Nonetheless, on the subject of the Monarchy of the Father itself, I accept the doctrine, and agree with a lot of the substance in his discussion of the Monarchy here. Like most people he forgets that Greek and Latin (and languages influenced directly by them) are not the same language; the most obvious case of this is his claim, "The term "cause" when applied to the Father, indicates a free, willing and personal agent, whereas the language of "source" or "principle" can convey a more "natural" and thus impersonal imagery...", which is exactly the reverse of true in any theological vocabulary dominated by Latin, and overlooks the fact, repeatedly stated over the centuries, that the Latins are uncomfortable with 'cause' because it suggests definite separation. His interpretation of Augustine is wrong throughout precisely because he fails to recognize the difference of languages, and that Augustine could not possibly have said in Latin the sorts of things that Zizioulas wants him to say without suggesting something obviously heretical, and it's incumbent on any Orthodox agreeing with Zizioulas to say what Augustine should instead have said in the Latin of Augustine's day. But this is minor; these things can be adjusted for. I accept St. Maximus's account of the Filioque, and would only add that the Latins understand procession as spiration, and that to deny that the Son spirates the Spirit is equivalent to denying that the Spirit is the Spirit of the Son, which everyone agrees is wrong. Here we run into the usual problem; the West thinks we are really using different words to say the same thing, the East thinks we are not. Determining what is necessary for resolving that problem requires a wiser head than mine.

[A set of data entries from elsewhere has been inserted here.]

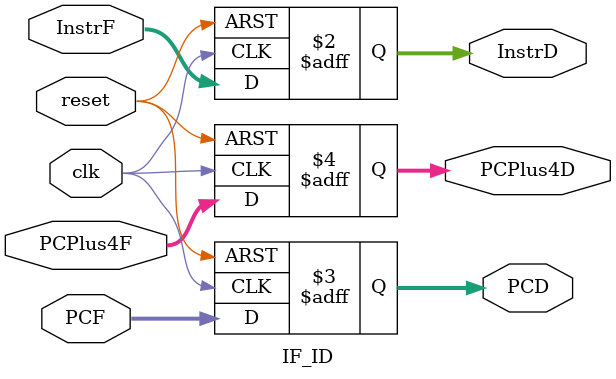
<source format=v>
`timescale 1ns / 1ps

module IF_ID (clk, reset,
             InstrF, PCF, PCPlus4F,
            InstrD, PCD, PCPlus4D);
            
            input clk;
            input reset;

            input [31:0] InstrF, PCF, PCPlus4F;
            output reg [31:0] InstrD, PCD, PCPlus4D;


always @( posedge clk, posedge reset )

 begin
    if (reset) begin 
        InstrD <= 0;
        PCD <= 0;
        PCPlus4D <= 0;
    end
		 
		 else begin	 
			  InstrD <= InstrF;
			  PCD <= PCF;
			  PCPlus4D <= PCPlus4F;
		 end
	 end


endmodule
</source>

Looking over all of this, I don't think I've really said much: I think the divisions are in practice mostly propagated by politics, however important the theological differences; I am unimpressed by Zizioulas's theology in general, without having any strong attitude about it; and I accept both the Monarchia and the Filioque along lines laid out by St. Maximus, II Lyons, and Florence. Not much I can contribute beyond that.